= Data below =
================
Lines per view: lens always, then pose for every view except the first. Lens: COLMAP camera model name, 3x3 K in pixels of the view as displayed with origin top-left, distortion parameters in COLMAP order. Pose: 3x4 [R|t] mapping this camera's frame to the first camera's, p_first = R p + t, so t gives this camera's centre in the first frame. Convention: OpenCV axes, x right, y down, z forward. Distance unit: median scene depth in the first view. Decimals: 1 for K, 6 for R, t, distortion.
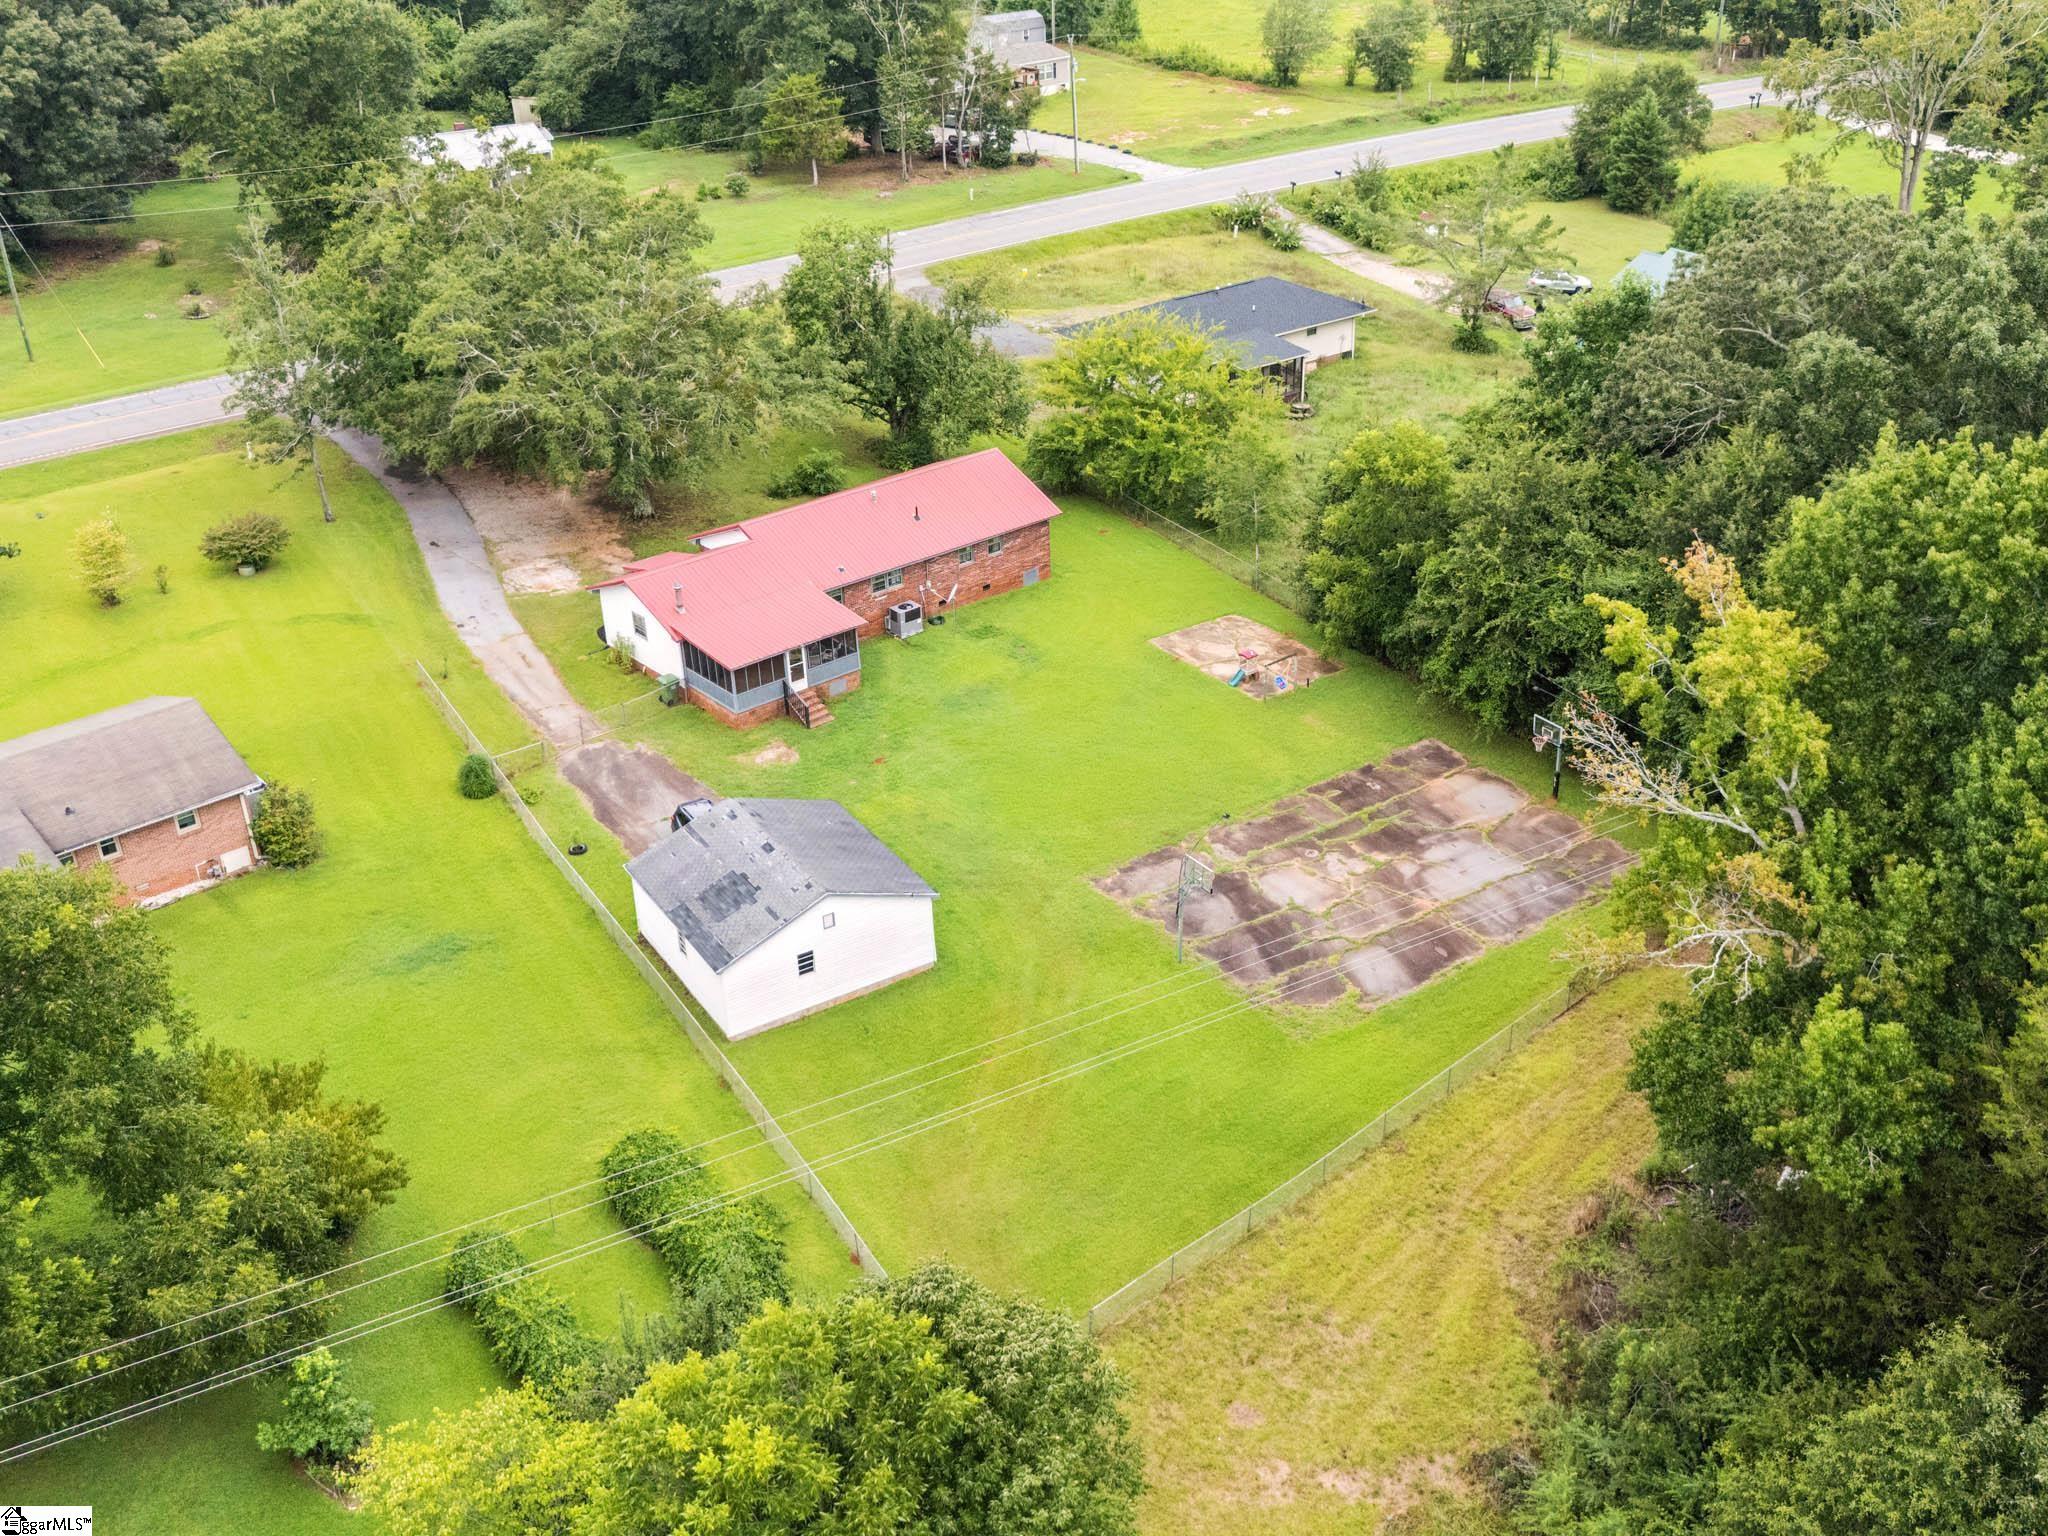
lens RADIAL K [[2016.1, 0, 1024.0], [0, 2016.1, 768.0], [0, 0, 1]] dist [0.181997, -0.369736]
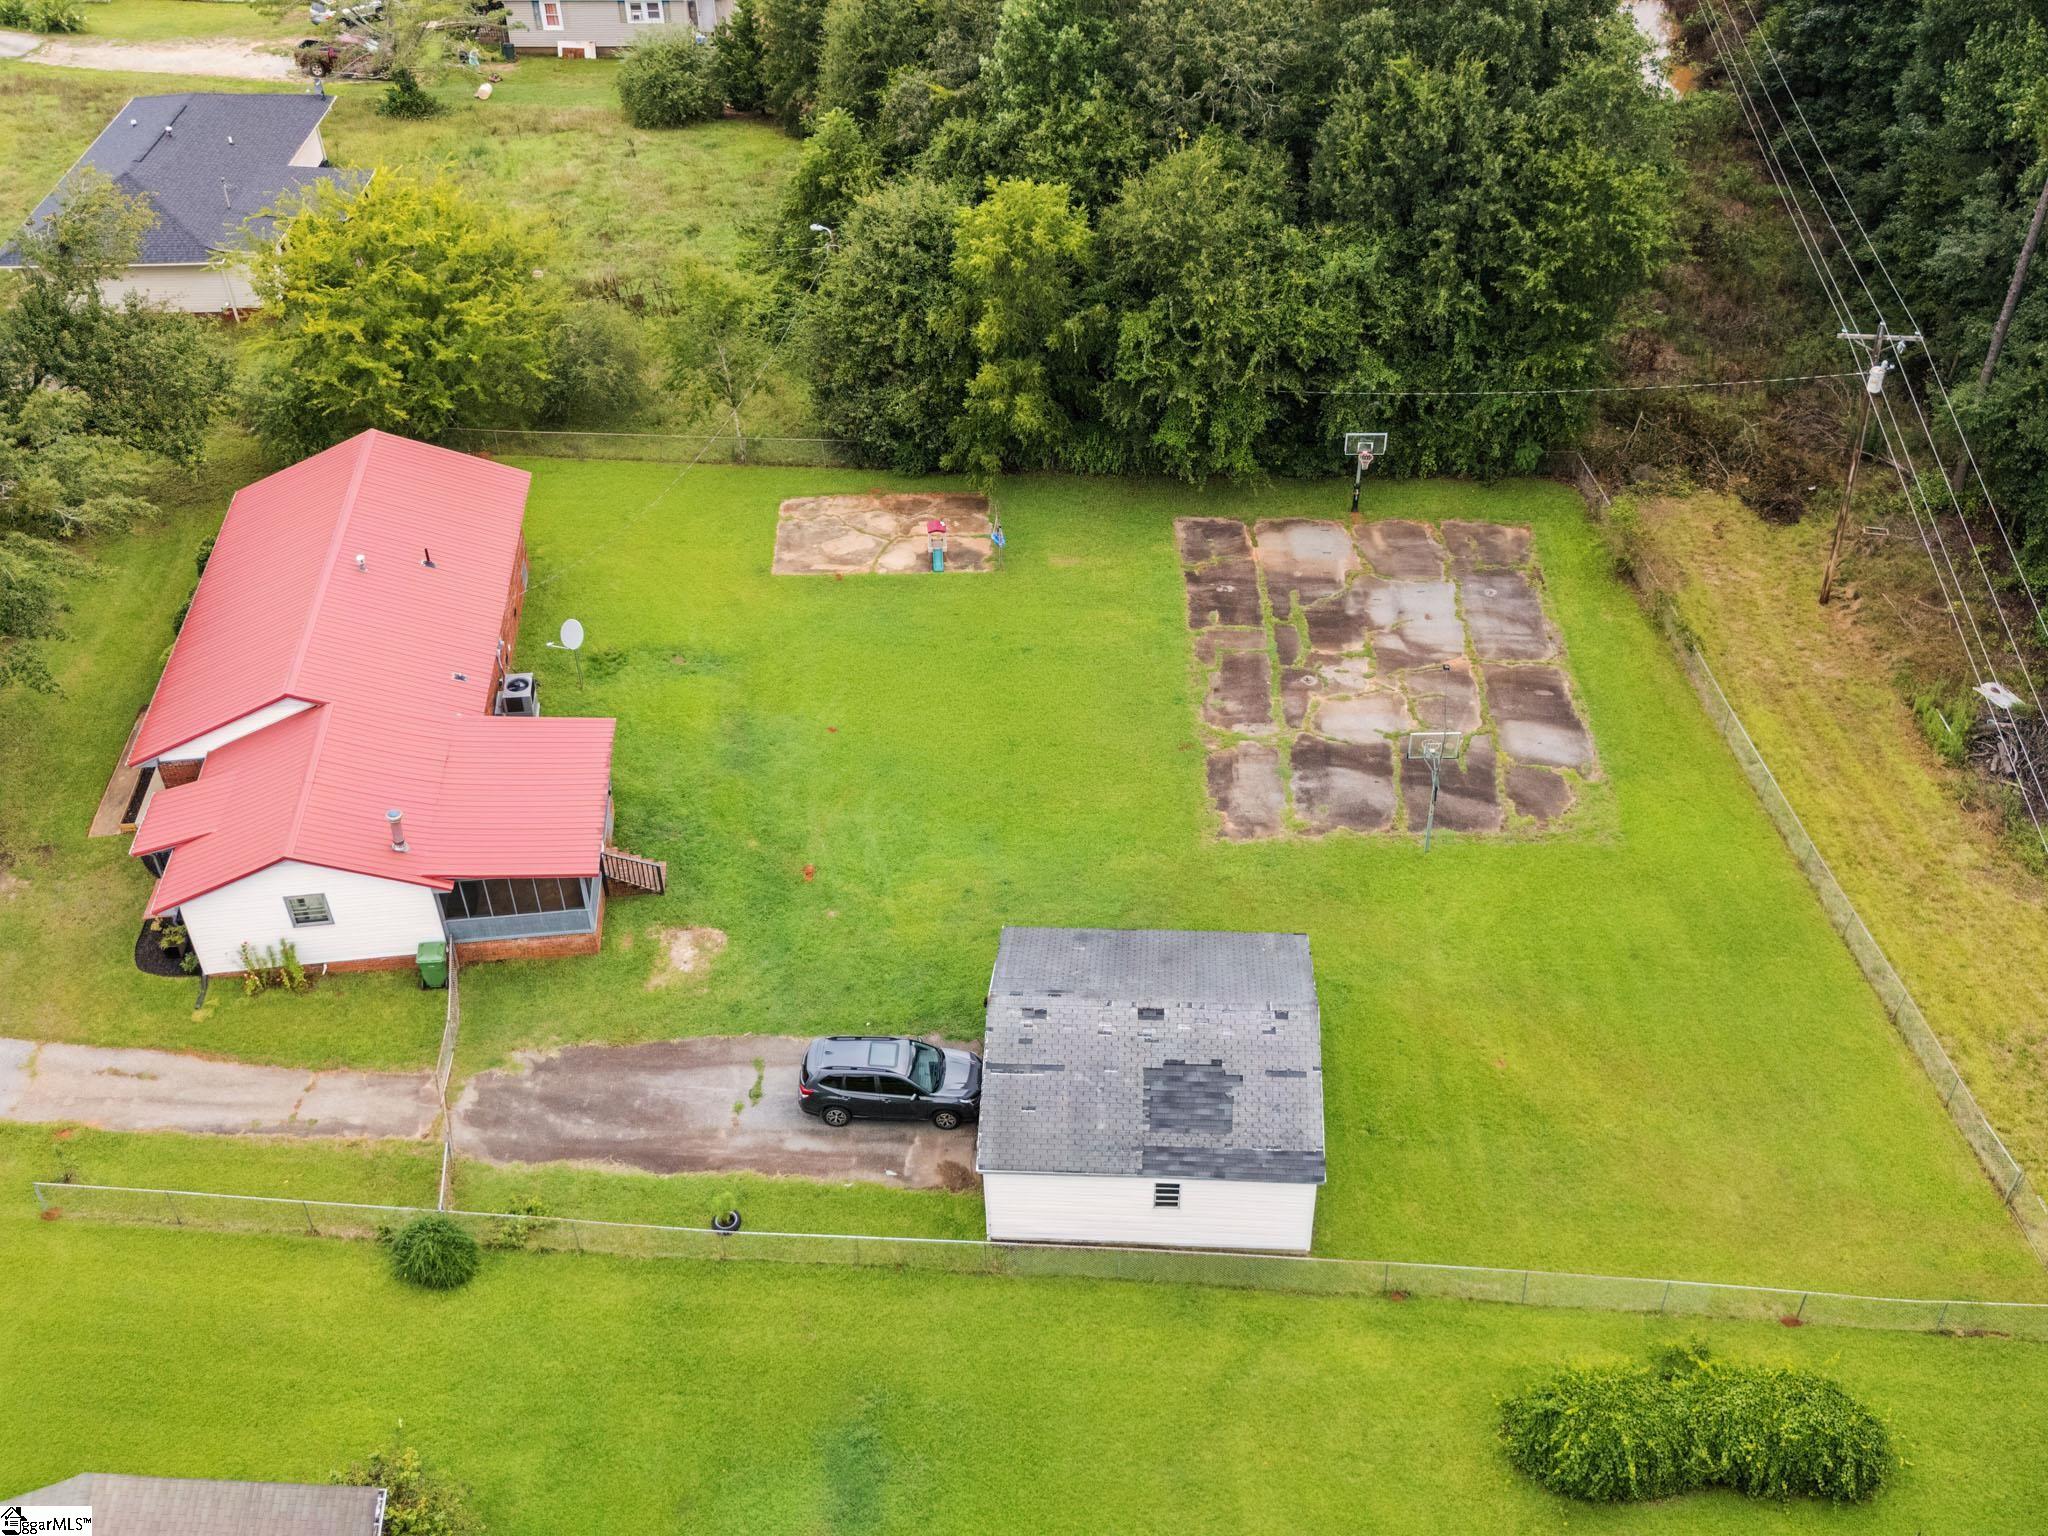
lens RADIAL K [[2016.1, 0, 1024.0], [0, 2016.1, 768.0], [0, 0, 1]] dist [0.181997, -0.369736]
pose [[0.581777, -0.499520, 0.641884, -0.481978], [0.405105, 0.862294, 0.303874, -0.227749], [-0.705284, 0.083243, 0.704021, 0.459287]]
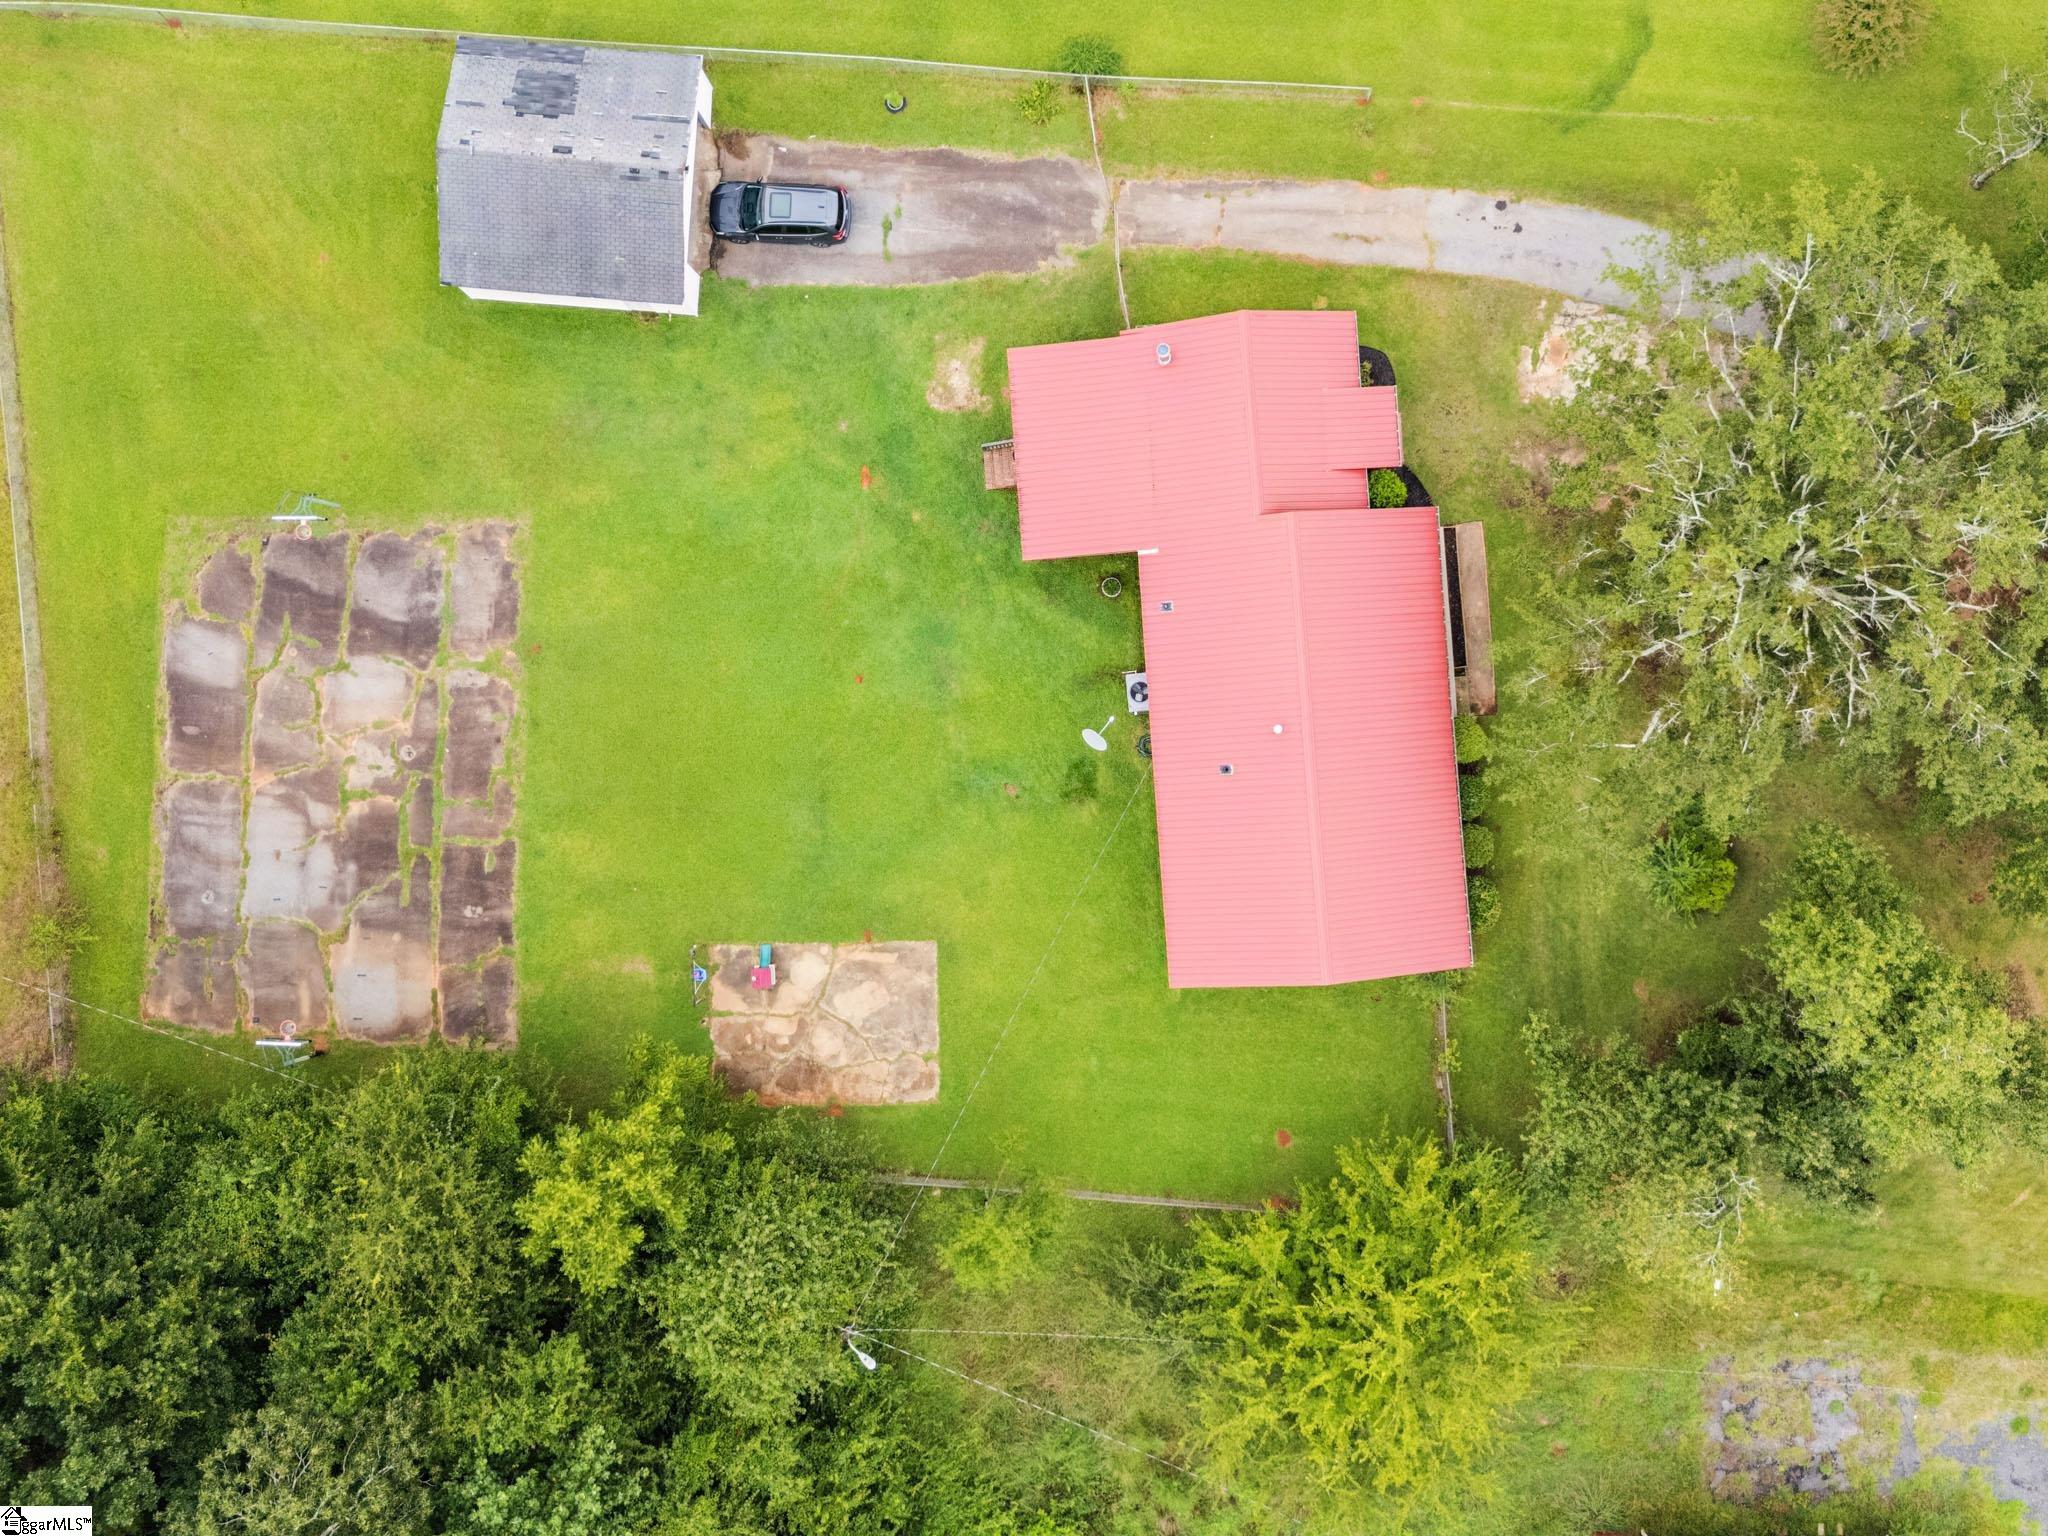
================
Copy every line of text in the material above character for character, leaving out the pictures.

= Exercise answer =
Lines per view: lens always, then pose for every view except the first. Lens: COLMAP camera model name, 3x3 K in pixels of the view as displayed with origin top-left, distortion parameters in COLMAP order. Pose: 3x4 [R|t] mapping this camera's frame to the first camera's, p_first = R p + t, so t gives this camera's centre in the first frame. Convention: OpenCV axes, x right, y down, z forward. Distance unit: median scene depth in the first view. Decimals: 1 for K, 6 for R, t, distortion.
lens RADIAL K [[2016.1, 0, 1024.0], [0, 2016.1, 768.0], [0, 0, 1]] dist [0.181997, -0.369736]
lens RADIAL K [[2016.1, 0, 1024.0], [0, 2016.1, 768.0], [0, 0, 1]] dist [0.181997, -0.369736]
pose [[0.581777, -0.499520, 0.641884, -0.481978], [0.405105, 0.862294, 0.303874, -0.227749], [-0.705284, 0.083243, 0.704021, 0.459287]]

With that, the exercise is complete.